Il treno delle 5:37 per Roma

Non mi piace dormire fuori casa, la notte.

Tutte le sere, mia figlia si addormenta con me, ed è una cosa a cui tengo molto. Me la sto godendo davvero. Ne ho parlato con mia moglie, e per il prossimo periodo cercherò il più possibile di evitare trasferte di più di un giorno nel lavoro.

Il che significa che, in generale, preferisco lavorare con clienti più vicini. Poi però ti capita quel progetto, quello bello davvero, a Roma, e che paga il giusto. Quel progetto a cui non vuoi rinunciare. E allora lo prendi.

Parte della negoziazione progettuale ha riguardato gli orari. La giornata per me in azienda inizia alle 10, significa che ho tutto il tempo di arrivare, se prendo il treno delle 5:37 da Mestre.

Il treno delle 5:37.

Per prendere il treno delle 5:37 dalla stazione devo prendere l’autobus delle 4:50 da casa. Quello dopo è alle 5:20, e arriverebbe in stazione alle 5:34, in teoria. Il margine è troppo poco, devo muovermi con mezz’ora di anticipo.

La mia sveglia, quando vado a Roma, è alle 4.

La sveglia delle 4 ti proietta in un mondo onirico, in cui non sei sicuro se dormi o sei sveglio. Se esisti o meno. Le 4 è, potenzialmente, l’ora in cui andrei a letto se seguissi davvero il mio ritmo circadiano.

Quando devo svegliarmi alle 4 dormo in un’altra stanza. Un materasso appoggiato sul pavimento, e con delle coperte sopra. Quando mi alzo, sono tutto indolenzito, ammaccato, quasi come se avessi dormito direttamente sul pavimento in gres porcellanato. La moka l’ho messa su la sera prima, perché con la sveglia alle 4 mi manca la coordinazione occhio-mano necessaria per prepararla. Con gesti lenti e assonnati mi preparo. Mia moglie, nel frattempo, si sveglia, mi augura buon viaggio, poi torna a letto.

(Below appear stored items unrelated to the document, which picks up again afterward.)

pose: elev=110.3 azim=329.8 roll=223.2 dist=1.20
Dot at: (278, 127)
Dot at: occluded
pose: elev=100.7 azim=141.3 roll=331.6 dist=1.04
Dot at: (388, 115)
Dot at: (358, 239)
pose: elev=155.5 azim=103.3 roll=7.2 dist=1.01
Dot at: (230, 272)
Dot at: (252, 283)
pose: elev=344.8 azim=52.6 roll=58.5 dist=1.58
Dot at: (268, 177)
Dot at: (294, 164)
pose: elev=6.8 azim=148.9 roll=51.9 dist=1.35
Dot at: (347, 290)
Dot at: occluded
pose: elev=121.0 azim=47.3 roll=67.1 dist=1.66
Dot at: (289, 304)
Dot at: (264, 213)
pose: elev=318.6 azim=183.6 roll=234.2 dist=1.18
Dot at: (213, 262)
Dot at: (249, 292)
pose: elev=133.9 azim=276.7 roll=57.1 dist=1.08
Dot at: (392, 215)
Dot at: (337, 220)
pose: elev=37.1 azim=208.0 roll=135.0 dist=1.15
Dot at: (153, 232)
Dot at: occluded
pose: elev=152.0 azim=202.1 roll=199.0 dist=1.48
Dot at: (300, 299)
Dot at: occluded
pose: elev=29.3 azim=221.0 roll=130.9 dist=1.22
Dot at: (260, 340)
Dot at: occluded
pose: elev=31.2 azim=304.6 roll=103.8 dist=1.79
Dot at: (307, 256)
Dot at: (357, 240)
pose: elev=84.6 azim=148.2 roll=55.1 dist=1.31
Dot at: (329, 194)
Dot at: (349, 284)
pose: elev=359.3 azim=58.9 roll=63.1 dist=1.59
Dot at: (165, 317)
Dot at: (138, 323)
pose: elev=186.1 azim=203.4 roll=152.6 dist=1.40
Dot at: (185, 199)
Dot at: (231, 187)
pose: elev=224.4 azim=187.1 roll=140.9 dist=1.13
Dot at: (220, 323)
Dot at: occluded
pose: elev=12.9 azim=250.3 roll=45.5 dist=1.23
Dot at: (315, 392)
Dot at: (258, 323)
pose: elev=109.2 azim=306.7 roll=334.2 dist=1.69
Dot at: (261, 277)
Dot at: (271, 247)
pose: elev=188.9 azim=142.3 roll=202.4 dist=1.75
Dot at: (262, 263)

L’autobus delle 4:50 è pieno. È la prima corsa della giornata, riempita dal popolo della notte. Ormai, tra di loro si conoscono, chiacchierano sommessamente in piccoli gruppi. Per loro io sono un estraneo, un alieno. L’ambiente è riscaldato, e ci protegge dalla nebbia che ci assedia, così spessa che puoi vedere anche le singole goccioline in sospensione nell’aria.

Arrivo in stazione, e il treno è già lì ad aspettarmi. Faccio per salire, ma lo stanno ancora pulendo. Aspetto sulla banchina, infreddolito ma neanche tanto. A un certo punto le porte si aprono, e salgo. Ci sono solo io nell’intero vagone, il numero 5. Trovo il mio posto, finestrino, e mi siedo dopo aver messo lo zaino nella rastrelliera. La luce del treno è troppo intensa per essere reale alle cinque e mezza di mattina, quindi chiudo gli occhi.

Ricevo un messaggio da mia moglie, non riesce a dormire perché la piccola ha il sonno agitato. Mi chiede se le tengo un po’ compagnia. Inizio a scriverle, e a un certo punto, non so bene come, iniziamo a parlare di Alpaca. Progettiamo di aprire un allevamento di Alpaca nel nostro giardino di casa. Pochi euro per abbracciare un Alpaca. Magliette e cappellini con scritto Alpaca is Love Alpaca is Life. Un business da paura, nel giro di pochi mesi diventiamo milionari.

A un certo punto lei si riaddormenta, e anche io. Passano le stazioni, e il treno si riempie sempre di più. Quando arriviamo a Roma c’è gente che se ne sta in piedi nello spazio tra gli scompartimenti.

Il treno delle 5.37 è la parte che mi piace di meno del lavoro con il mio cliente di Roma. Ma in effetti, è un’esperienza interessante.